Même le Roi, sceptique un moment, à juste titre, avait dû reconnaître que ses rhumatismes se portaient mieux depuis qu’il suivait les conseils de sa fille. Il avait, de ce fait, autorisé qu’elle possède un petit jardin dans la deuxième cour.

Les trompettes des guetteurs résonnèrent une seconde fois. Cette fois-ci, Griselle sut que son frère n’allait plus tarder. Elle commença à faire chauffer l’eau et mit les herbes de la tisane réparatrice au fond d’une grande théière. Elle appela Grivas, personne.
La Princesse descendit alors elle-même le plateau qu’elle avait préparé pour le retour des soldats, espérant qu’une fois encore cela les soulagerait des leurs maux. Ses appartements se situaient au sixième étage de la tour du Roi. Elle prendrait tout d’abord l’escalier intérieur menant au quatrième où elle rejoindrait la tour des communs par la passerelle est. Elle descendrait ensuite jusqu’au premier palier, donnerait son plateau aux cuisines afin que son breuvage soit servi aux soldats pendant leur repas.
Griselle de Grubens croyait avoir tout prévu, même une cape. Cependant, elle n’imaginait pas qu’Erianor passerait la chercher afin de prendre part à la réception officielle du retour de la garde.

Elles descendirent donc toutes deux, escortées des dames de compagnie de la Reine ainsi que des suivantes. Au total, une dizaine de femmes toutes tirées à quatre épingles se déplaçaient dans les escaliers intérieurs de la tour du Roi. Les bruissements des étoffes accompagnaient leurs pas. Elles donnaient l’impression de glisser plutôt que de marcher.

Le plateau quant à lui rejoignit finalement les cuisines dans les mains d’une suivante.

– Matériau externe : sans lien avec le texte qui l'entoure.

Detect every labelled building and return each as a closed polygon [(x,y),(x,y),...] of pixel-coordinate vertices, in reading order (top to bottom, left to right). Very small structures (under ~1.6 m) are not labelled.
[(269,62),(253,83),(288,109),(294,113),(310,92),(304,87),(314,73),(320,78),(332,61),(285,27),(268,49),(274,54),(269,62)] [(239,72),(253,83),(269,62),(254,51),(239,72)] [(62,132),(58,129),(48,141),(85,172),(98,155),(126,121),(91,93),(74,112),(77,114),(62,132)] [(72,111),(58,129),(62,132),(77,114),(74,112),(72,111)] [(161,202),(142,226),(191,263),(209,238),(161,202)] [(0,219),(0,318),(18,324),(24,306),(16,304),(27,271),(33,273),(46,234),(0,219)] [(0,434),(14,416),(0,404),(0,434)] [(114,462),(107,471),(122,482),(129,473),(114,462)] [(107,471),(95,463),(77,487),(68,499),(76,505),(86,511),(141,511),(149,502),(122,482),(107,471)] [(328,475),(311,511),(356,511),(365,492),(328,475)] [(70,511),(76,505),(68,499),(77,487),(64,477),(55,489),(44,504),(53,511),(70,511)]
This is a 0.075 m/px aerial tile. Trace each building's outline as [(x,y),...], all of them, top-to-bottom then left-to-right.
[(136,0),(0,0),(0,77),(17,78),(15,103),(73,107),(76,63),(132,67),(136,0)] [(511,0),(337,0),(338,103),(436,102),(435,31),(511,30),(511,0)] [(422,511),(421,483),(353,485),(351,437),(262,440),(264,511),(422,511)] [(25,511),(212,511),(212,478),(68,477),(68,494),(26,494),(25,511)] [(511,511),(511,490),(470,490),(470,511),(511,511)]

Les Maîtres d’art étaient tous sortis de leur atelier. Grivas regardait les chevaux se poser les uns après les autres depuis une fenêtre du premier étage de la tour des Communs. Ernest, le cinquième fils du Maître forgeron, était en train d’embrasser ses frères Eliott et Édouard, tout juste arrivés. La Reine, accompagnée de Griselle et de nombreuses jeunes femmes, sortait à peine de la tour du Roi. Eren revenait de la porcherie un seau à la main.

Tous levèrent les yeux.

Une vive lumière traversa le ciel. Dalma se posa dans un battement d’ailes. Le temps sembla s’arrêter l’espace d’un instant. Les hennissements de la jeune jument accompagnèrent les murmures et les onomatopées de surprise qui commentèrent le vol du Prince. Une fois son noble postérieur atterrit dans le fumier, quelques rires se firent entendre. Puis vint le silence gêné lorsque le Capitaine de la garde royale se releva. Seul le claquement léger des sabots de Dalma résonnait dans la première cour. Soudain, un hurlement répondit au bruit des fers :

– Dalma, sale carne ! Reviens ici tout de suite, je t’assure que tu vas le regretter !
– Non, mais ça va pas de lui crier dessus ainsi ! Moi je dis que c’est toi qui vas le regretter !

Dans un geste ample, un baquet rencontra la tête du Prince. Il s’écroula une nouvelle fois. Il avait maintenant en plus d’une odeur nauséabonde, un énorme hématome et un affreux mal de crâne. Devant lui, un garçon d’écurie se tenait bien droit, le menaçant du regard.

Ce fut ainsi qu’après avoir vécu deux ans à la Citadelle, Eren rencontra pour la première fois le Prince Héritier Gregory de Grubens.